Oil Tops $110 on UAE Nuclear Strike, 10-Year Yield Jumps to 4.63% — S&P 500 Futures Dip as Nvidia Week Opens
The week that contains Nvidia’s earnings, FOMC minutes, and four big-box retailers is opening on a defensive footing. A weekend drone strike that ignited a fire near the United Arab Emirates’ Barakah nuclear power facility—the largest nuclear plant in the Arab world—has pushed Brent crude above $111 and pulled S&P 500 futures down 0.58% to roughly 7,365, off Friday’s 7,408.50 close. Dow futures are leading the decline at −0.78%, while Nasdaq 100 futures are off 0.53%. The selling is uniform across regions: Tokyo’s Nikkei 225 closed down 1.48% at 60,501.62, Australia’s ASX 200 fell 1.45% to 8,505.30, India’s Sensex plunged roughly 900 points, and every major European bourse opened in the red.
The bond market is where the damage is most concentrated. The 10-year Treasury yield has pushed to 4.63%, up another 4 basis points from Friday’s 4.59% close and the highest level since January 2025. That follows last week’s 22-basis-point jump on the back of hot CPI and PPI prints. The yield move is the most important number on the screen this morning: it tightens financial conditions through the equity discount rate at exactly the moment Nvidia’s Wednesday after-the-bell print needs a calm tape to land cleanly. Polymarket has the probability of an “up” open at just 6%—a 44-point collapse in bullish positioning since Friday’s session.

Collected material |
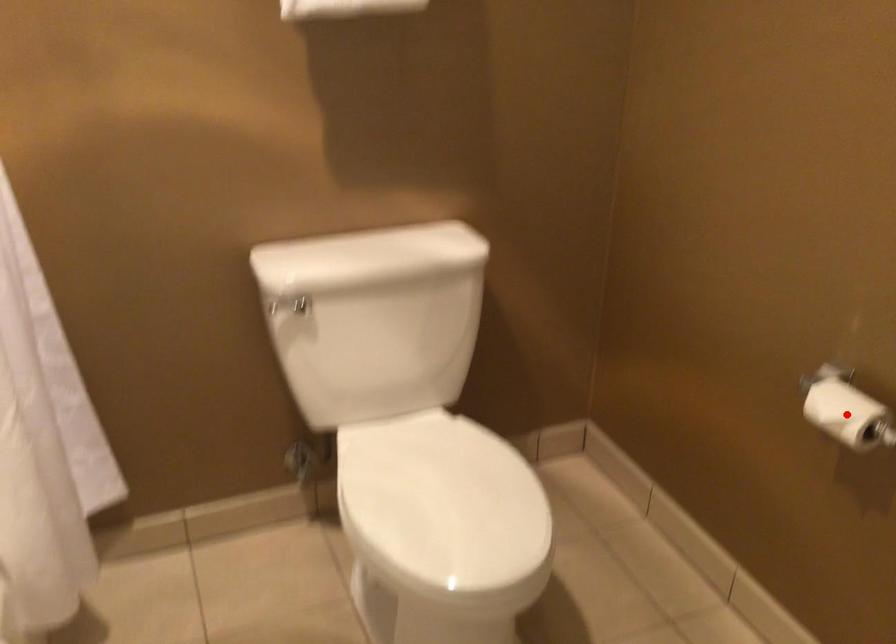
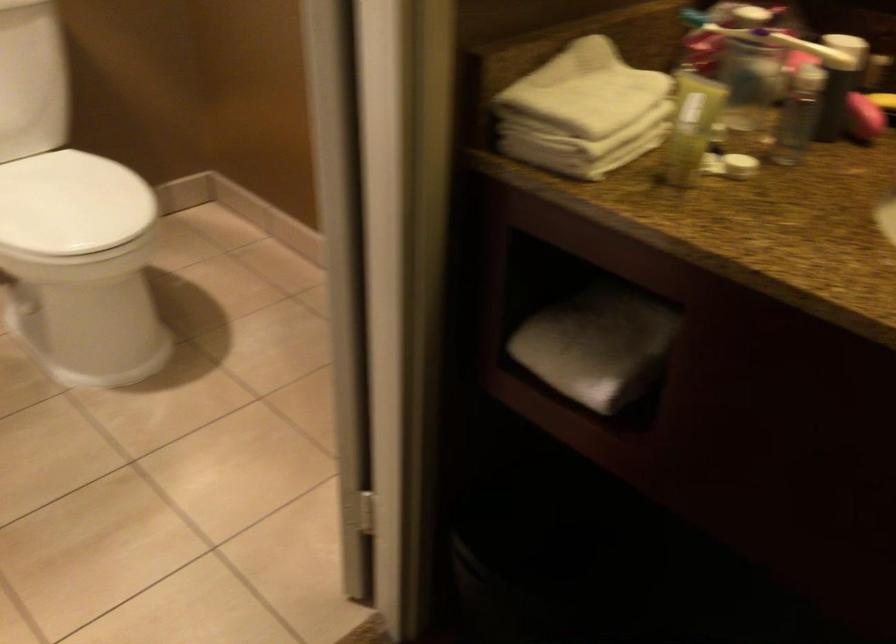
Question: I am providing you with two images of the same scene from different viewpoints. A red point is marked on the first image. Can you still see the location of the red point in image 2?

Aim of the exercise |
Answer these about the market report:
1. At what level did S&P 500 futures close on Friday?
2. Where did Tokyo's Nikkei 225 close?
3. What probability does Polymarket give for an "up" open?
The material was drawn from a different source.

Response to the exercise |
1. 7,408.50
2. 60,501.62, down 1.48%
3. 6%